In terms of people who have the right to Dominican nationality and who were arbitrarily and retroactively deprived of their nationality under Constitutional Court Judgment TC/168/13, the Commission urges the Dominican State to adopt any measures that may be necessary to guarantee the right these individuals have to reside in Dominican territory and to be protected from being expelled.

While the Commission recognizes that States have the right to control their borders, to define the requirements for entering and staying and for expelling foreigners from their territory, and in general to establish their immigration policies, the exercise of this prerogative imposes an obligation on the States to ensure that any policies, laws, and practices they implement respect and guarantee the human rights of all immigrants and their families.

In accordance with its international human rights obligations, the Dominican State should adopt any measures that may be necessary to ensure that racial profiling is not applied in the context of immigration raids and that identity documents are not confiscated or destroyed based on discriminatory criteria. The IACHR reiterates that, in keeping with international norms and standards, immigrants subject to proceedings that may lead to deportation must be afforded minimum guarantees. These include: (i) the right to be heard by the relevant authority in the context of the deportation proceeding and to have sufficient opportunity to exercise their right to a defense; (ii) the right to interpretation and translation; (iii) the right to have legal representation; (iv) the right to consular protection from the moment of detention; (v) the right to receive notification of a deportation order; (vi) access to an effective remedy to appeal a deportation decision; (vii) the right to appeal a deportation decision; and (viii) the right to suspension of deportation while the matter is under appeal.

The Commission calls to mind that the State has the obligation to analyze, establish a basis for, and decide individually on each expulsion or deportation that is carried out. At the same time, the Commission reiterates that collective expulsions are manifestly contrary to international law. Moreover, given the possibility that parents or relatives of people who are entitled to Dominican nationality may be deported, the IACHR believes that any proceedings that could result in the deportation of these individuals must take into consideration the best interests of the immigrants’ children and the potential deportee’s right to a family life, in keeping with human rights norms and standards.

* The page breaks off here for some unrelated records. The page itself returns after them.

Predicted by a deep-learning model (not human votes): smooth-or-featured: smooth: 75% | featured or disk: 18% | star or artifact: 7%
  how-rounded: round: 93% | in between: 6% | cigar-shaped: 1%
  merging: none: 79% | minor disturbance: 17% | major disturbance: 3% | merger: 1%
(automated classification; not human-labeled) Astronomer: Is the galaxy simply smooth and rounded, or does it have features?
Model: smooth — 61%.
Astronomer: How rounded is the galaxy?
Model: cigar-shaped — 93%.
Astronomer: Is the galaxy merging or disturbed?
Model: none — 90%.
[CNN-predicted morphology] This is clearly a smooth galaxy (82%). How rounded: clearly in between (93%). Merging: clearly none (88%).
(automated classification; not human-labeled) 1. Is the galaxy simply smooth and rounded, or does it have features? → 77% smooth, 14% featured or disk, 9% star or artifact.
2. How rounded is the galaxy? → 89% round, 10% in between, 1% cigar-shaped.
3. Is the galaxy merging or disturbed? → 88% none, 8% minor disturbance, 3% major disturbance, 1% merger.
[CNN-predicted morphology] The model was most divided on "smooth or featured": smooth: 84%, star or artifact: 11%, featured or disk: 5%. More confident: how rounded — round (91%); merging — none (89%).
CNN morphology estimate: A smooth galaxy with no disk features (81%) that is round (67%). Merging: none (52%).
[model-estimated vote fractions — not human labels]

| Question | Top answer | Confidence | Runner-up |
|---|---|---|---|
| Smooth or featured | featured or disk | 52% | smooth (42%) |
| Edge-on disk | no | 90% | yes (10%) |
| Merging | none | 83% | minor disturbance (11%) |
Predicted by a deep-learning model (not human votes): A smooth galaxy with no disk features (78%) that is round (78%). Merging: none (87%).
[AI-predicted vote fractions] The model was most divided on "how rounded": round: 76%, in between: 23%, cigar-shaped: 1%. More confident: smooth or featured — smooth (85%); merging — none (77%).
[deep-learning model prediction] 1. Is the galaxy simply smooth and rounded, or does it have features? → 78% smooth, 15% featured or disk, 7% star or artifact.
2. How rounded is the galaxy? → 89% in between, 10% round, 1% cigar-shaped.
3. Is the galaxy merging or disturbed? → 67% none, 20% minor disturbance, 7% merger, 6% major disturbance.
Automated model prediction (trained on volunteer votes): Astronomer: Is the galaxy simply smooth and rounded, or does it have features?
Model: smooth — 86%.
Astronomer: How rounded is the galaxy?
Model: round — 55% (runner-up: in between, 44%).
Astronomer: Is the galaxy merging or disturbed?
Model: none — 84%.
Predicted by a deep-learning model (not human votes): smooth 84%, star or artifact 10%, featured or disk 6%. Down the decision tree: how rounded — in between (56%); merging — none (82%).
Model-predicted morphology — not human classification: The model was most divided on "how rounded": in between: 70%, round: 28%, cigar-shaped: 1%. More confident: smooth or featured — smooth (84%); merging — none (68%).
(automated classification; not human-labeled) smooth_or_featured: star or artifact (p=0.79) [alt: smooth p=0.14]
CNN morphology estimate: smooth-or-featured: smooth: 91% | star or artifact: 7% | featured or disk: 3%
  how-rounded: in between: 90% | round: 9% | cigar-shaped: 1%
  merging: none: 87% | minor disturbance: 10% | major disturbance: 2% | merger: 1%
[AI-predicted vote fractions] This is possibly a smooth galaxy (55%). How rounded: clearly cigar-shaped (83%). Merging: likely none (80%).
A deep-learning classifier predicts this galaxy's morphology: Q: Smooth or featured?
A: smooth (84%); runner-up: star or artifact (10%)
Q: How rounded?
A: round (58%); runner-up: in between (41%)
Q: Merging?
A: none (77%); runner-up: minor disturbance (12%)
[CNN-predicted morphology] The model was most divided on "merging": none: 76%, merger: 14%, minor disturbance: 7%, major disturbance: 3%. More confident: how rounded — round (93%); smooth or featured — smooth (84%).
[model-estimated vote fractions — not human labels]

The Commission also notes that the Dominican Republic and Haiti signed a “Protocol of Understanding on Repatriation Mechanisms” in 1999. The Commission calls for the commitments made by both States under this accord to be respected. The Commission further urges both States to undertake a dialogue with a view to improving the content and guarantees of this Protocol, so as to ensure that the human rights of those who are repatriated are guaranteed.

A principal, autonomous body of the Organization of American States (OAS), the IACHR derives its mandate from the OAS Charter and the American Convention on Human Rights. The Inter-American Commission has a mandate to promote respect for human rights in the region and acts as a consultative body to the OAS in this area. The Commission is composed of seven independent members who are elected in an individual capacity by the OAS General Assembly and who do not represent their countries of origin or residence.